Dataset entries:
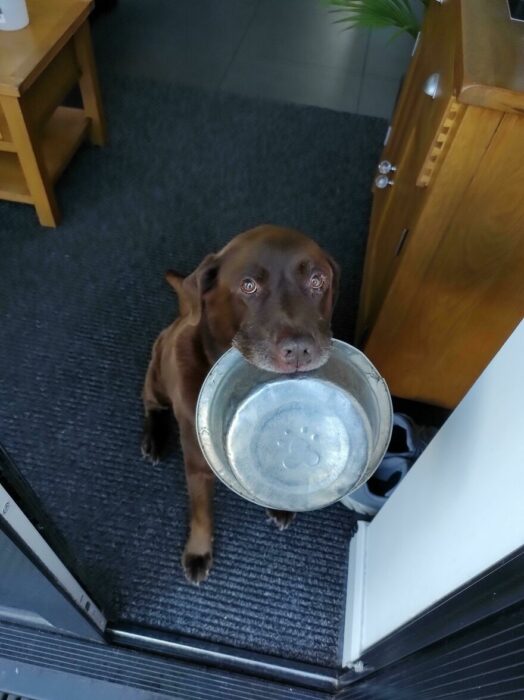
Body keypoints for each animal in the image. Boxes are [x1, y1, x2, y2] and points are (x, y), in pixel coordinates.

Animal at [143, 226, 340, 584]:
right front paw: (198, 550)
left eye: (317, 280)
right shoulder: (197, 463)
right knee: (149, 400)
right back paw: (152, 437)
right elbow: (201, 511)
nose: (299, 349)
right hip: (158, 375)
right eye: (249, 285)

• **WORK ORDER**
Only the lines from the one with "left eye: (317, 280)" through the final line above belong in the answer, each retyped exactly.

• **RESULT OF THE EXERCISE**
left eye: (317, 280)
right shoulder: (197, 463)
right knee: (149, 400)
right back paw: (152, 437)
right elbow: (201, 511)
nose: (299, 349)
right hip: (158, 375)
right eye: (249, 285)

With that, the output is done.